[TASK STATEMENT]
Beginning with the line that holds "Computer Table" in the data below, give again every line through the one that holds "On May 20, 1893, women’s", exactly as written.

----------

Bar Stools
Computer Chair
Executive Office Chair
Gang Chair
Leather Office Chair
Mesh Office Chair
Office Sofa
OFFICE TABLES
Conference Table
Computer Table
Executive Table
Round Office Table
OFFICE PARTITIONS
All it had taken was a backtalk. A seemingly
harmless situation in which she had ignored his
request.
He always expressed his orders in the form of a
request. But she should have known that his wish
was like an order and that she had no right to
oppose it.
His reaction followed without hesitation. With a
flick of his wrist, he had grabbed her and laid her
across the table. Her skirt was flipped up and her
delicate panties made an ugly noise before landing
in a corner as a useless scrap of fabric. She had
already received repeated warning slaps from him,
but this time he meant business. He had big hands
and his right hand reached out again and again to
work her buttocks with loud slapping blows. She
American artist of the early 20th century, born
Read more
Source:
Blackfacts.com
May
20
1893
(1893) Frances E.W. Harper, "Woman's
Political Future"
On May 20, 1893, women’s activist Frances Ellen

----------

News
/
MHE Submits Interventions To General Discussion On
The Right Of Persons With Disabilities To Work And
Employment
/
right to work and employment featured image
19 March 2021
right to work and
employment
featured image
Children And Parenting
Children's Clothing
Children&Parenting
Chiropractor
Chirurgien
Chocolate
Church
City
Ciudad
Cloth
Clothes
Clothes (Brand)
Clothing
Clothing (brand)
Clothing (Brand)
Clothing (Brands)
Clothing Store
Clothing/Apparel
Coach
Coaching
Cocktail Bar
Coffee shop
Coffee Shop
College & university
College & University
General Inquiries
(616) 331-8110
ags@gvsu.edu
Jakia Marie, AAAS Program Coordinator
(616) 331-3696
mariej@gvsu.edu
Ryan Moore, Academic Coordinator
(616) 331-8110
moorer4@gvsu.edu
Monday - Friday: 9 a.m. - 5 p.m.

----------

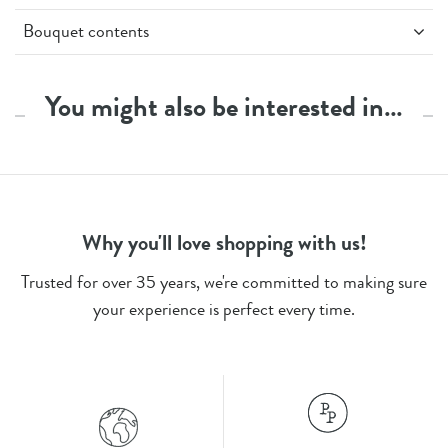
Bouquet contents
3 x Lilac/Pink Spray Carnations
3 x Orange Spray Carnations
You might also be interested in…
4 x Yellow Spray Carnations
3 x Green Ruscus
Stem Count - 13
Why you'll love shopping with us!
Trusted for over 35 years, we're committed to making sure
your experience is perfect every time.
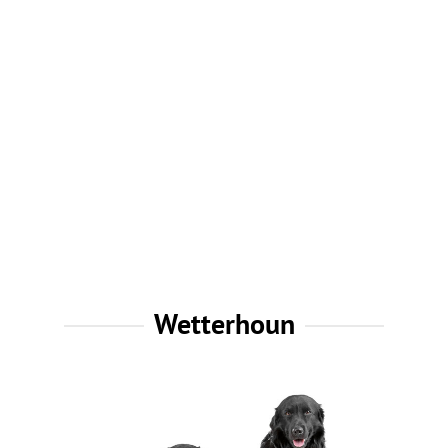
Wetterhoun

----------

[RESULT]
Computer Table
Executive Table
Round Office Table
OFFICE PARTITIONS
All it had taken was a backtalk. A seemingly
harmless situation in which she had ignored his
request.
He always expressed his orders in the form of a
request. But she should have known that his wish
was like an order and that she had no right to
oppose it.
His reaction followed without hesitation. With a
flick of his wrist, he had grabbed her and laid her
across the table. Her skirt was flipped up and her
delicate panties made an ugly noise before landing
in a corner as a useless scrap of fabric. She had
already received repeated warning slaps from him,
but this time he meant business. He had big hands
and his right hand reached out again and again to
work her buttocks with loud slapping blows. She
American artist of the early 20th century, born
Read more
Source:
Blackfacts.com
May
20
1893
(1893) Frances E.W. Harper, "Woman's
Political Future"
On May 20, 1893, women’s activist Frances Ellen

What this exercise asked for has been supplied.